De leden van de SGP-fractie lezen dat de IGJ iedere melding van het
‘genezen’ van homoseksualiteit natrekt en hieraan maatregelen
verbindt. Genoemde leden vragen de minister of er ooit een melding is
gedaan, waarna uit onderzoek van de IGJ bleek dat er inderdaad sprake
was van het aanbieden van een conversietherapie? Welke maatregelen zijn
destijds vervolgens getroffen?

De leden van de SGP-fractie constateren dat in antwoord op eerdere
Kamervragen reeds is aangeven dat in de zorg geen ruimte is voor het
aanbieden van conversietherapie, maar ook dat het iedereen in Nederland
vrij staat om cursussen, coaching of therapieën te geven die niet
voorbehouden zijn aan gereguleerde beroepen zoals beschreven in de Wet
op de beroepen in de individuele gezondheidszorg (Aanhangsel Handelingen
II 2018/2019, nr. 1788).
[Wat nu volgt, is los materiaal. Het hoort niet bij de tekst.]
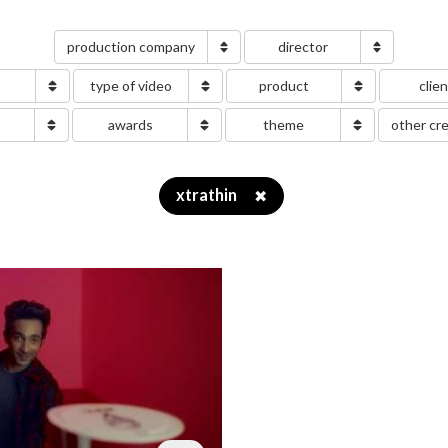
production company
director
type of video
product
clie
g
awards
theme
other cr
xtrathin
✖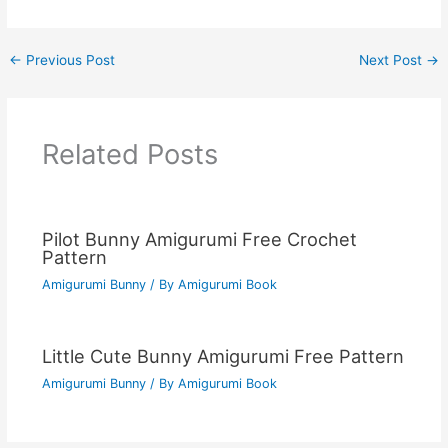
←
Previous Post
Next Post
→
Related Posts
Pilot Bunny Amigurumi Free Crochet
Pattern
Amigurumi Bunny
/ By
Amigurumi Book
Little Cute Bunny Amigurumi Free Pattern
Amigurumi Bunny
/ By
Amigurumi Book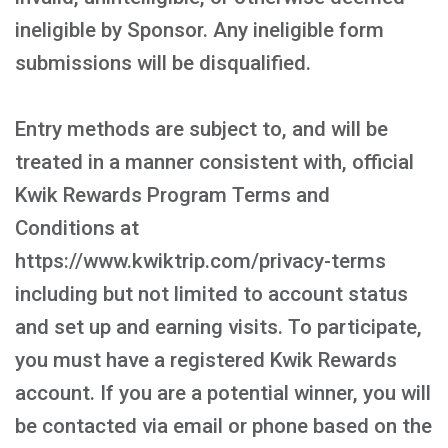
ineligible by Sponsor. Any ineligible form
submissions will be disqualified.
Entry methods are subject to, and will be
treated in a manner consistent with, official
Kwik Rewards Program Terms and
Conditions at
https://www.kwiktrip.com/privacy-terms
including but not limited to account status
and set up and earning visits. To participate,
you must have a registered Kwik Rewards
account. If you are a potential winner, you will
be contacted via email or phone based on the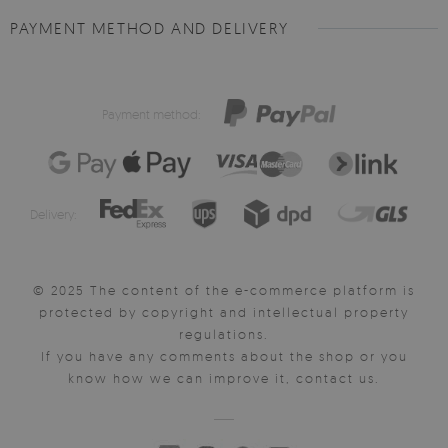
PAYMENT METHOD AND DELIVERY
Payment method:
Delivery:
© 2025 The content of the e-commerce platform is
protected by copyright and intellectual property
regulations.
If you have any comments about the shop or you
know how we can improve it, contact us.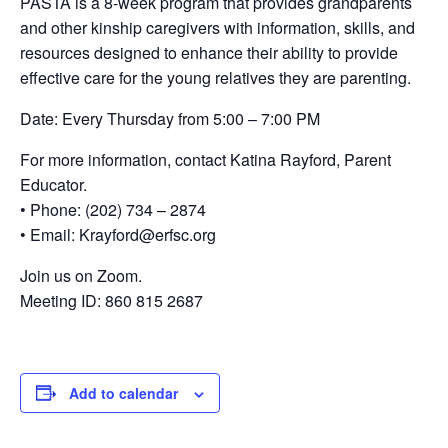
PASTA is a 8-week program that provides grandparents
and other kinship caregivers with information, skills, and
resources designed to enhance their ability to provide
effective care for the young relatives they are parenting.
Date: Every Thursday from 5:00 – 7:00 PM
For more information, contact Katina Rayford, Parent
Educator.
• Phone: (202) 734 – 2874
• Email: Krayford@erfsc.org
Join us on Zoom.
Meeting ID: 860 815 2687
Add to calendar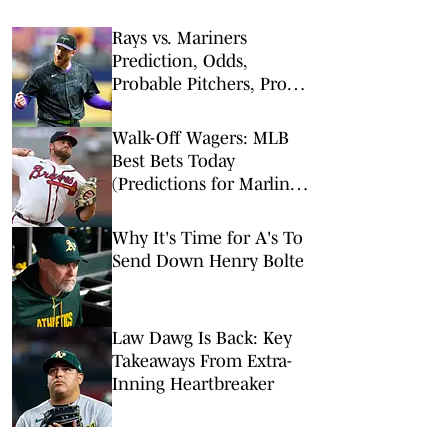
Rays vs. Mariners
Prediction, Odds,
Probable Pitchers, Prop
Bets for Friday, Aug. 7
Walk-Off Wagers: MLB
Best Bets Today
(Predictions for Marlins-
Braves, Pirates-Brewers,
Tigers-Mariners)
Why It's Time for A's To
Send Down Henry Bolte
Law Dawg Is Back: Key
Takeaways From Extra-
Inning Heartbreaker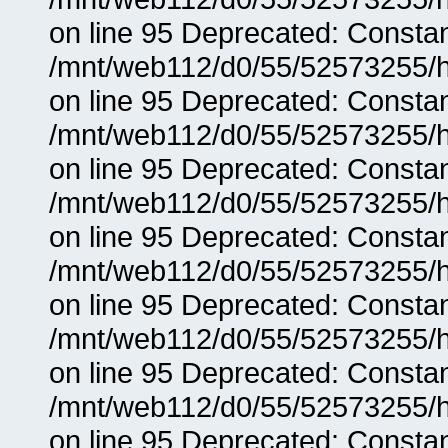
on line 95 Deprecated: Consta
/mnt/web112/d0/55/52573255/h
on line 95 Deprecated: Consta
/mnt/web112/d0/55/52573255/h
on line 95 Deprecated: Consta
/mnt/web112/d0/55/52573255/h
on line 95 Deprecated: Consta
/mnt/web112/d0/55/52573255/h
on line 95 Deprecated: Consta
/mnt/web112/d0/55/52573255/h
on line 95 Deprecated: Consta
/mnt/web112/d0/55/52573255/h
on line 95 Deprecated: Consta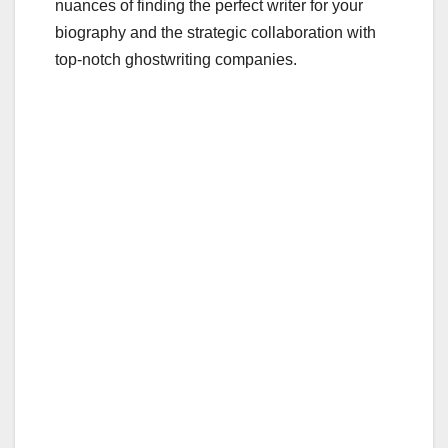
nuances of finding the perfect writer for your
biography and the strategic collaboration with
top-notch ghostwriting companies.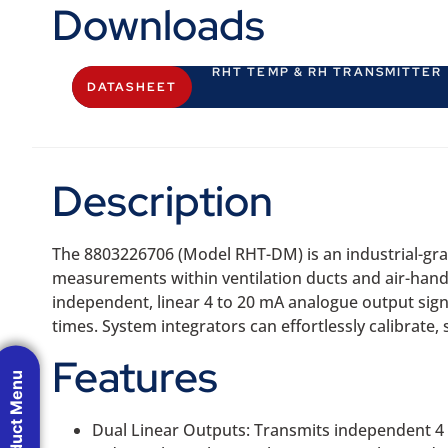
Downloads
RHT TEMP & RH TRANSMITTER
DATASHEET
Description
The 8803226706 (Model RHT-DM) is an industrial-gra
measurements within ventilation ducts and air-hand
independent, linear 4 to 20 mA analogue output sign
times. System integrators can effortlessly calibrate
Features
Product Menu
Dual Linear Outputs: Transmits independent 4 t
In aanvulling hierop vragen genoemde leden aan
de minister om te bevestigen dat eenieder die dat wil in vrijheid
gebruik zou moeten kunnen maken van dergelijke cursussen, coaching of
therapieën. Deelt de minister de mening dat er pas een probleem
ontstaat indien er sprake zou zijn van dwang? Deze leden vragen de
minister of het klopt dat het strafrecht op dit punt reeds mogelijkheden
biedt om op te treden tegen het niet in vrijheid ondergaan van
conversietherapieën. Zij vragen de minister of er ooit rechtszaken zijn
geweest die te maken hadden met het aanbieden van conversietherapieën.
De leden van de SGP-fractie vragen de minister hoe deze juridische
aspecten wordt betrokken bij het onderzoek. Ook vragen genoemde leden de
minister om, met betrekking tot het tweede deel van het onderzoek, toe
te lichten welke partijen om juridisch advies zal worden gevraagd.